_What you are asked to do_
Show, from the records below, all lines that contain the word "approved".

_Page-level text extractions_
=-=-=-=-=
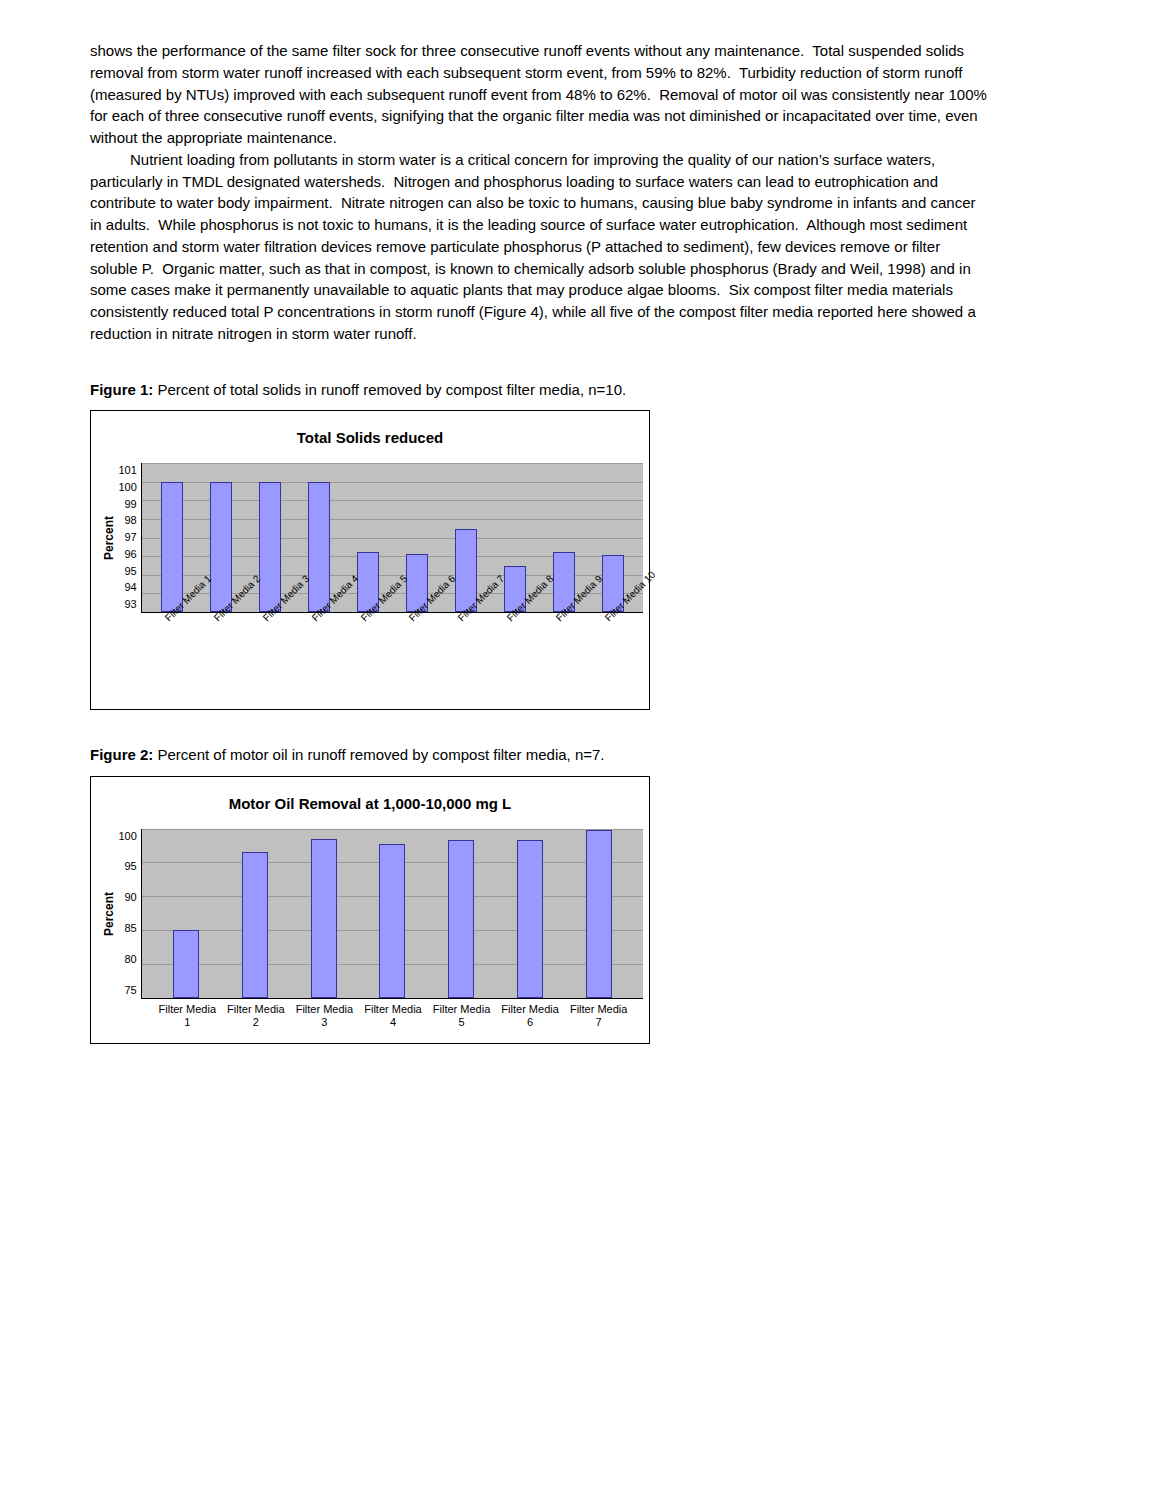shows the performance of the same filter sock for three consecutive runoff events without any maintenance. Total suspended solids removal from storm water runoff increased with each subsequent storm event, from 59% to 82%. Turbidity reduction of storm runoff (measured by NTUs) improved with each subsequent runoff event from 48% to 62%. Removal of motor oil was consistently near 100% for each of three consecutive runoff events, signifying that the organic filter media was not diminished or incapacitated over time, even without the appropriate maintenance.
Nutrient loading from pollutants in storm water is a critical concern for improving the quality of our nation’s surface waters, particularly in TMDL designated watersheds. Nitrogen and phosphorus loading to surface waters can lead to eutrophication and contribute to water body impairment. Nitrate nitrogen can also be toxic to humans, causing blue baby syndrome in infants and cancer in adults. While phosphorus is not toxic to humans, it is the leading source of surface water eutrophication. Although most sediment retention and storm water filtration devices remove particulate phosphorus (P attached to sediment), few devices remove or filter soluble P. Organic matter, such as that in compost, is known to chemically adsorb soluble phosphorus (Brady and Weil, 1998) and in some cases make it permanently unavailable to aquatic plants that may produce algae blooms. Six compost filter media materials consistently reduced total P concentrations in storm runoff (Figure 4), while all five of the compost filter media reported here showed a reduction in nitrate nitrogen in storm water runoff.
Figure 1: Percent of total solids in runoff removed by compost filter media, n=10.
Total Solids reduced
Percent
101 100 99 98 97 96 95 94 93
Filter Media 1 Filter Media 2 Filter Media 3 Filter Media 4 Filter Media 5 Filter Media 6 Filter Media 7 Filter Media 8 Filter Media 9 Filter Media 10
Figure 2: Percent of motor oil in runoff removed by compost filter media, n=7.
Motor Oil Removal at 1,000-10,000 mg L
Percent
100 95 90 85 80 75
Filter Media 1 Filter Media 2 Filter Media 3 Filter Media 4 Filter Media 5 Filter Media 6 Filter Media 7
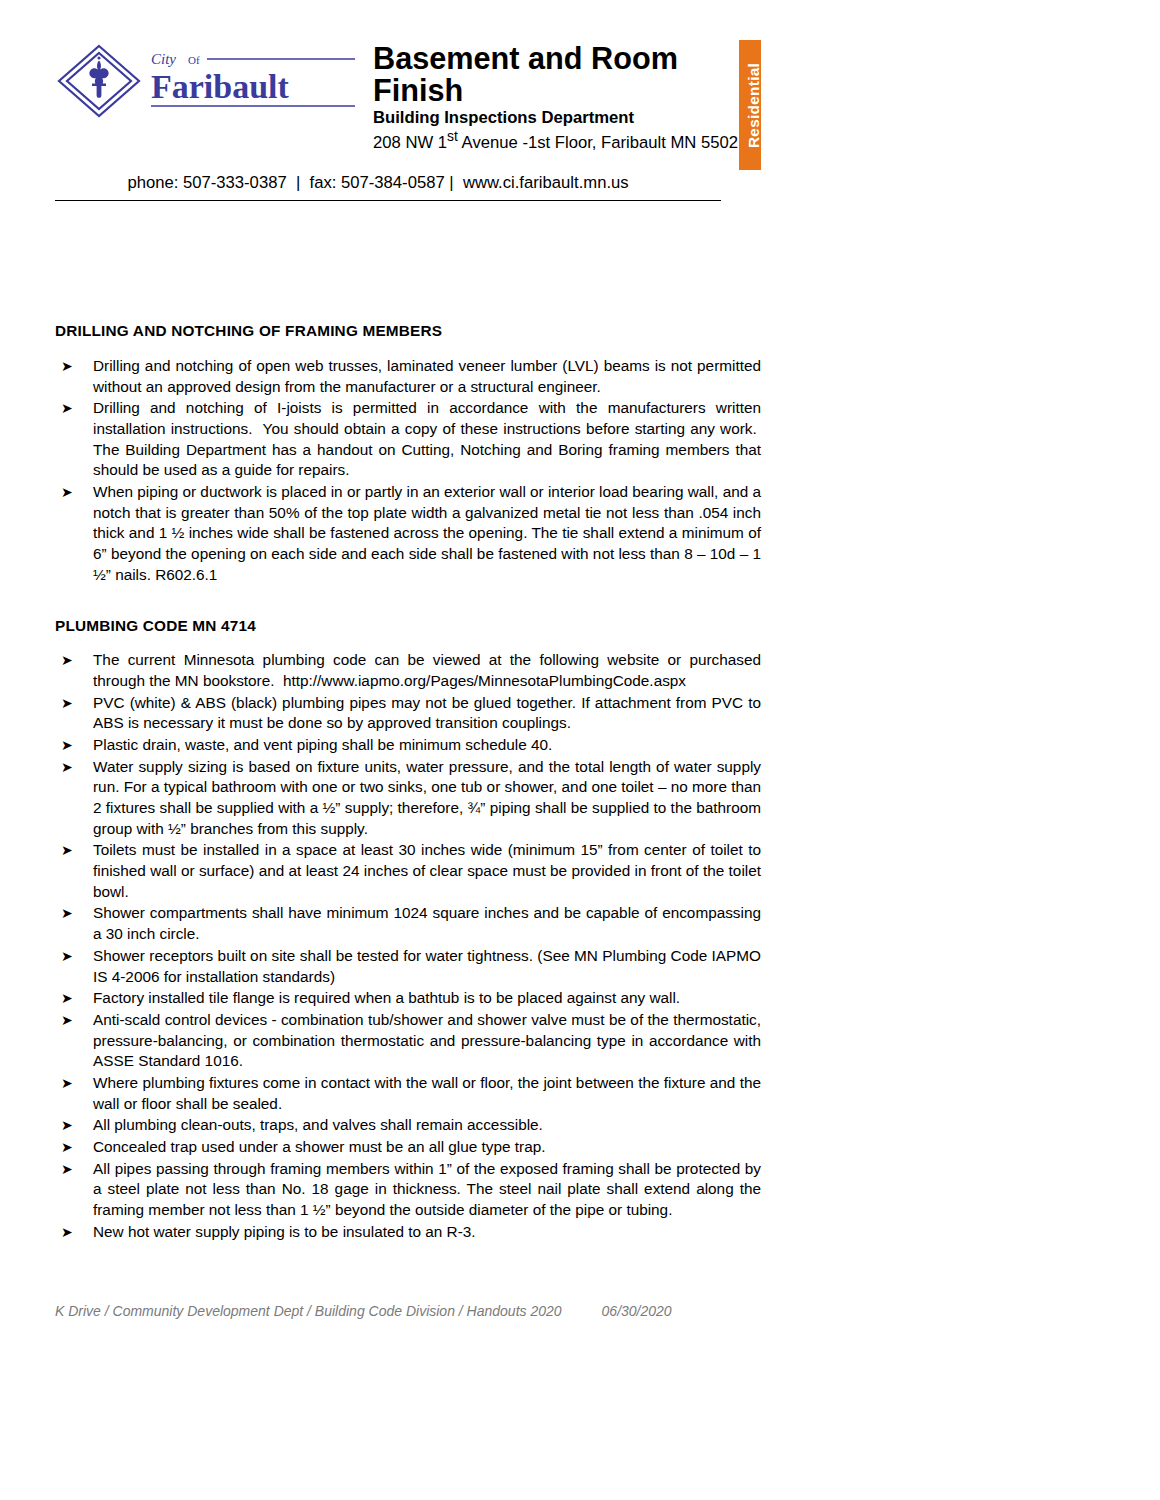City Of Faribault
Basement and Room Finish
Building Inspections Department
208 NW 1st Avenue -1st Floor, Faribault MN 55021
Residential
phone: 507-333-0387 | fax: 507-384-0587 | www.ci.faribault.mn.us
DRILLING AND NOTCHING OF FRAMING MEMBERS
Drilling and notching of open web trusses, laminated veneer lumber (LVL) beams is not permitted without an approved design from the manufacturer or a structural engineer.
Drilling and notching of I-joists is permitted in accordance with the manufacturers written installation instructions. You should obtain a copy of these instructions before starting any work. The Building Department has a handout on Cutting, Notching and Boring framing members that should be used as a guide for repairs.
When piping or ductwork is placed in or partly in an exterior wall or interior load bearing wall, and a notch that is greater than 50% of the top plate width a galvanized metal tie not less than .054 inch thick and 1 ½ inches wide shall be fastened across the opening. The tie shall extend a minimum of 6” beyond the opening on each side and each side shall be fastened with not less than 8 – 10d – 1 ½” nails. R602.6.1
PLUMBING CODE MN 4714
The current Minnesota plumbing code can be viewed at the following website or purchased through the MN bookstore. http://www.iapmo.org/Pages/MinnesotaPlumbingCode.aspx
PVC (white) & ABS (black) plumbing pipes may not be glued together. If attachment from PVC to ABS is necessary it must be done so by approved transition couplings.
Plastic drain, waste, and vent piping shall be minimum schedule 40.
Water supply sizing is based on fixture units, water pressure, and the total length of water supply run. For a typical bathroom with one or two sinks, one tub or shower, and one toilet – no more than 2 fixtures shall be supplied with a ½” supply; therefore, ¾” piping shall be supplied to the bathroom group with ½” branches from this supply.
Toilets must be installed in a space at least 30 inches wide (minimum 15” from center of toilet to finished wall or surface) and at least 24 inches of clear space must be provided in front of the toilet bowl.
Shower compartments shall have minimum 1024 square inches and be capable of encompassing a 30 inch circle.
Shower receptors built on site shall be tested for water tightness. (See MN Plumbing Code IAPMO IS 4-2006 for installation standards)
Factory installed tile flange is required when a bathtub is to be placed against any wall.
Anti-scald control devices - combination tub/shower and shower valve must be of the thermostatic, pressure-balancing, or combination thermostatic and pressure-balancing type in accordance with ASSE Standard 1016.
Where plumbing fixtures come in contact with the wall or floor, the joint between the fixture and the wall or floor shall be sealed.
All plumbing clean-outs, traps, and valves shall remain accessible.
Concealed trap used under a shower must be an all glue type trap.
All pipes passing through framing members within 1” of the exposed framing shall be protected by a steel plate not less than No. 18 gage in thickness. The steel nail plate shall extend along the framing member not less than 1 ½” beyond the outside diameter of the pipe or tubing.
New hot water supply piping is to be insulated to an R-3.
K Drive / Community Development Dept / Building Code Division / Handouts 2020 06/30/2020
=-=-=-=-=
_Response to the exercise_
Drilling and notching of open web trusses, laminated veneer lumber (LVL) beams is not permitted without an approved design from the manufacturer or a structural engineer.
PVC (white) & ABS (black) plumbing pipes may not be glued together. If attachment from PVC to ABS is necessary it must be done so by approved transition couplings.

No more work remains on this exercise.